• How to complete this task:
Transcribe the data that follows in full. Leave out the pictures.

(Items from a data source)
..........
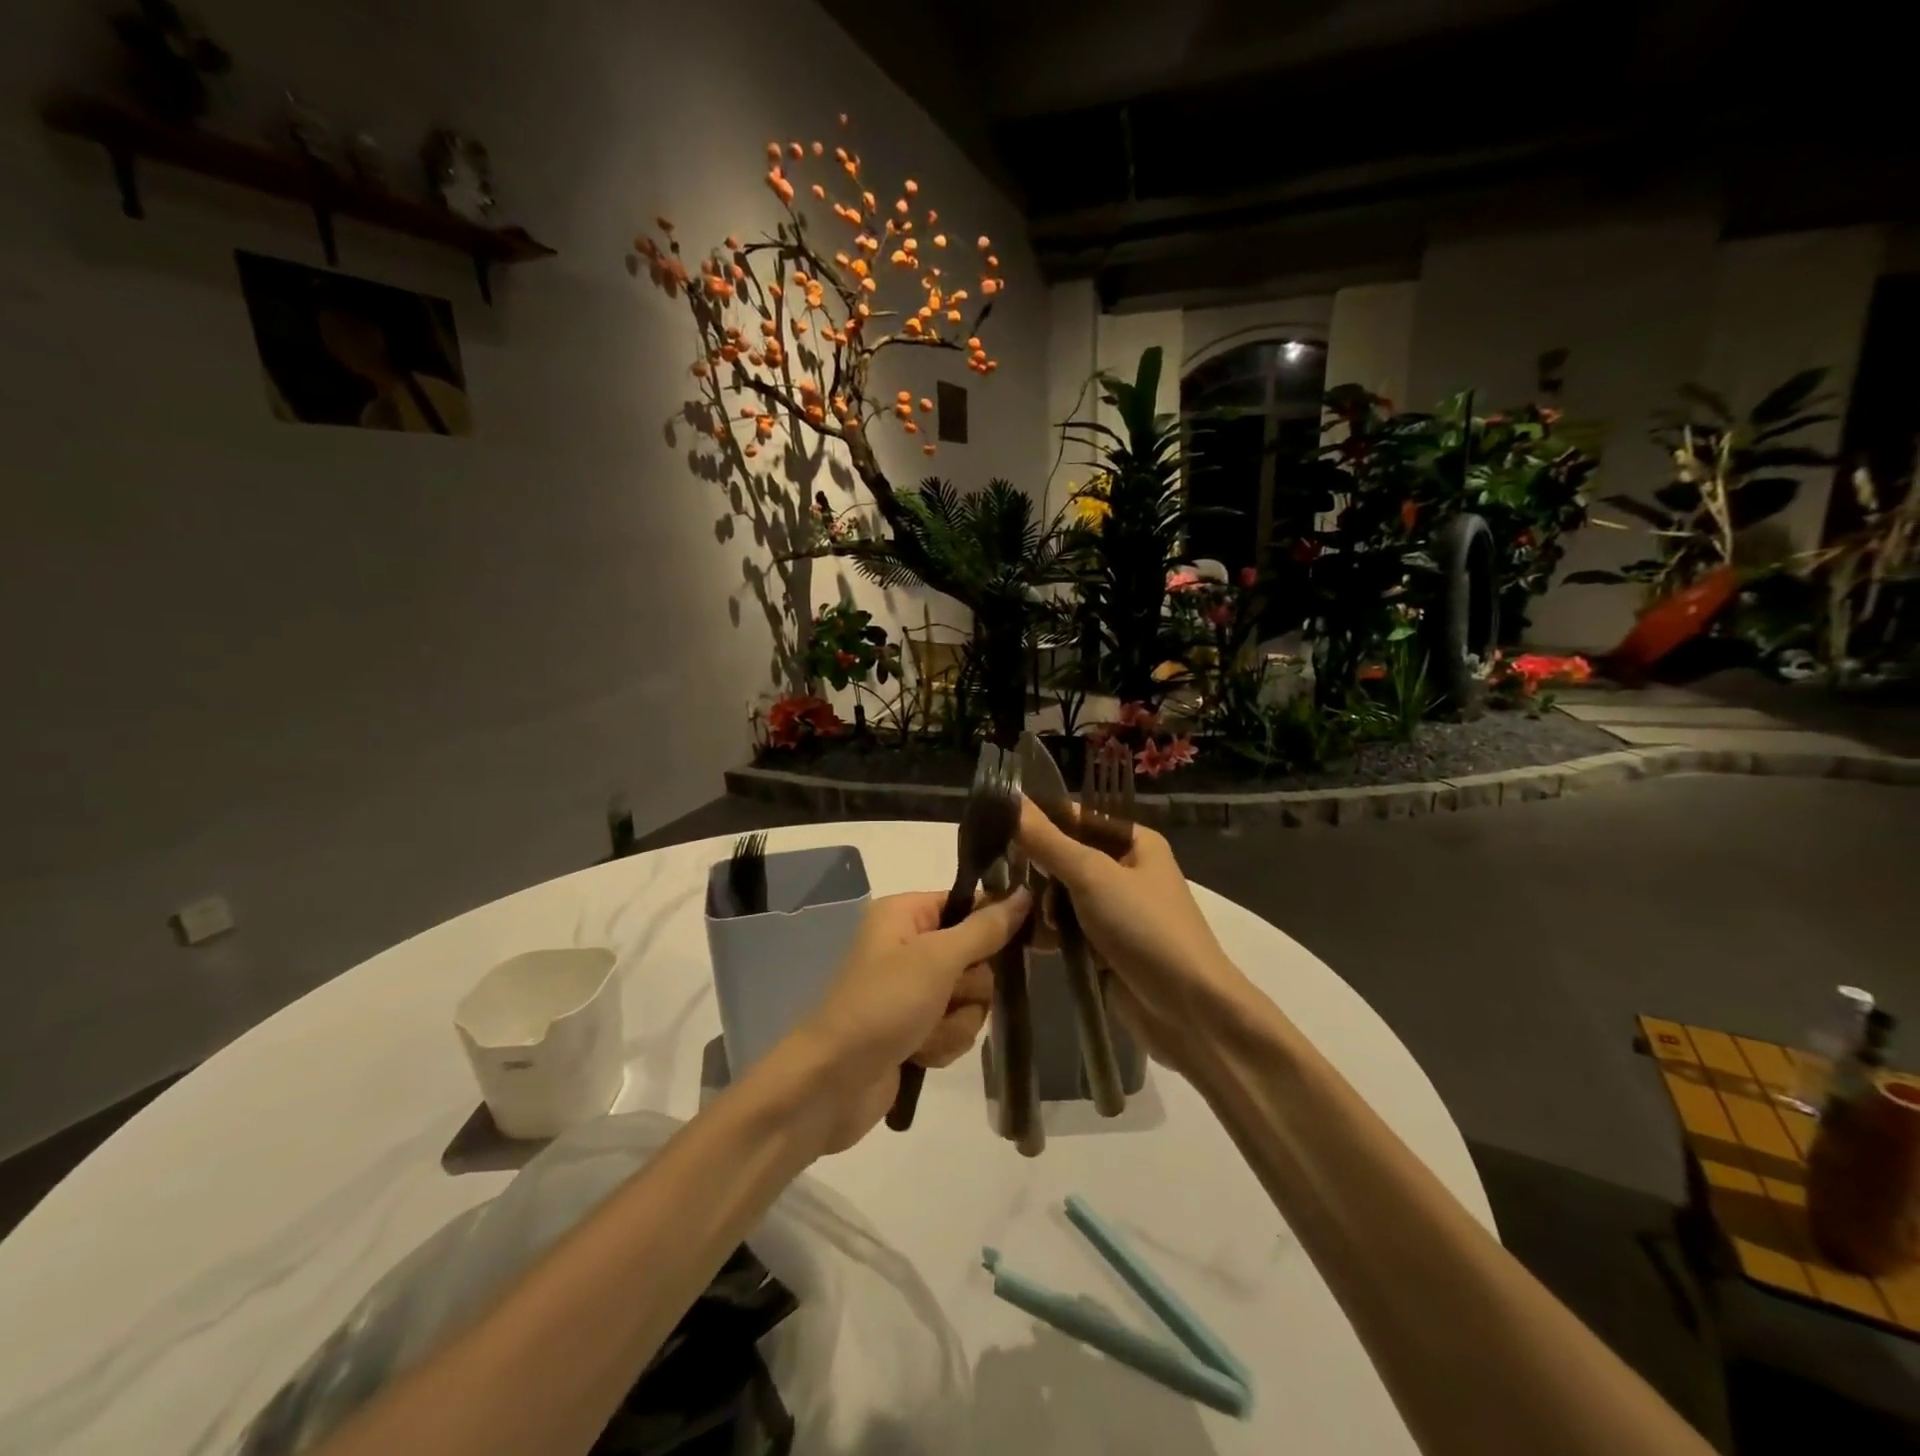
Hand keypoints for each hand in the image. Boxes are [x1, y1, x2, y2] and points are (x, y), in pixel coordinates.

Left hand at [784, 887, 1029, 1151]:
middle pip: (975, 956)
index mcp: (904, 914)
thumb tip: (1025, 893)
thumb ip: (984, 929)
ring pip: (970, 998)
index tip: (1028, 940)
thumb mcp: (936, 960)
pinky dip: (943, 1043)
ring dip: (955, 1022)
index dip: (994, 923)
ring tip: (924, 1034)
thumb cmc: (881, 1006)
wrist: (830, 1085)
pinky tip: (918, 1054)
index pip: (968, 903)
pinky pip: (955, 1027)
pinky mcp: (914, 1029)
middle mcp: (908, 945)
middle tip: (944, 997)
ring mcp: (911, 990)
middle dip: (969, 988)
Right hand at [1017, 800, 1251, 1077]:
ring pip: (1062, 895)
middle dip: (1033, 867)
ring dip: (1038, 904)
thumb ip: (1048, 840)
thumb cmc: (1145, 928)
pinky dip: (1047, 932)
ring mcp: (1116, 911)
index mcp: (1133, 841)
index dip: (1037, 818)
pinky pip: (1067, 929)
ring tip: (1004, 910)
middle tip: (992, 874)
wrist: (1190, 1011)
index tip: (992, 823)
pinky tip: (1019, 938)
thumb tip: (1010, 798)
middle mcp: (1126, 870)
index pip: (1076, 816)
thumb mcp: (1092, 876)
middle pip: (1066, 857)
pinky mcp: (1105, 948)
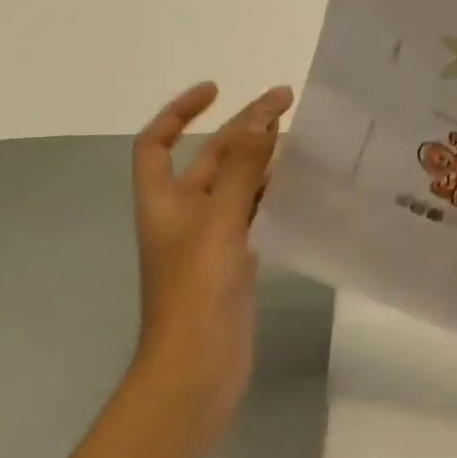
..........
• Response below:
Hand keypoints for each hand in the image. Boxes are [x1, y1, x2, y2] and points are (x, y), in pixel coordinates.

Left hand at [784, 887, 1029, 1151]:
middle pip: (975, 956)
index mcp: (904, 914)
thumb tip: (1025, 893)
thumb ip: (984, 929)
ring pip: (970, 998)
index tip: (1028, 940)
thumb mcp: (936, 960)
pinky dip: (943, 1043)
ring dip: (955, 1022)
index dip: (994, 923)
ring tip: (924, 1034)
thumb cmc: (881, 1006)
wrist: (830, 1085)
pinky tip: (918, 1054)
index pip: (968, 903)
pinky pip: (955, 1027)
pinky mcp: (914, 1029)
middle mcp: (908, 945)
middle tip: (944, 997)
ring mcp: (911, 990)
middle dip: (969, 988)
Right hand at [1017, 800, 1251, 1077]:
ring pip: (1062, 895)
middle dip: (1033, 867)
ring dip: (1038, 904)
thumb ip: (1048, 840)
thumb cmc: (1145, 928)
pinky dip: (1047, 932)
ring mcp: (1116, 911)
index mcp: (1133, 841)
index dip: (1037, 818)
pinky pip: (1067, 929)
ring tip: (1004, 910)
middle tip: (992, 874)
wrist: (1190, 1011)
index tip: (992, 823)
pinky tip: (1019, 938)
thumb tip: (1010, 798)
middle mcp: (1126, 870)
index pip: (1076, 816)
thumb mcp: (1092, 876)
middle pip: (1066, 857)
pinky mcp: (1105, 948)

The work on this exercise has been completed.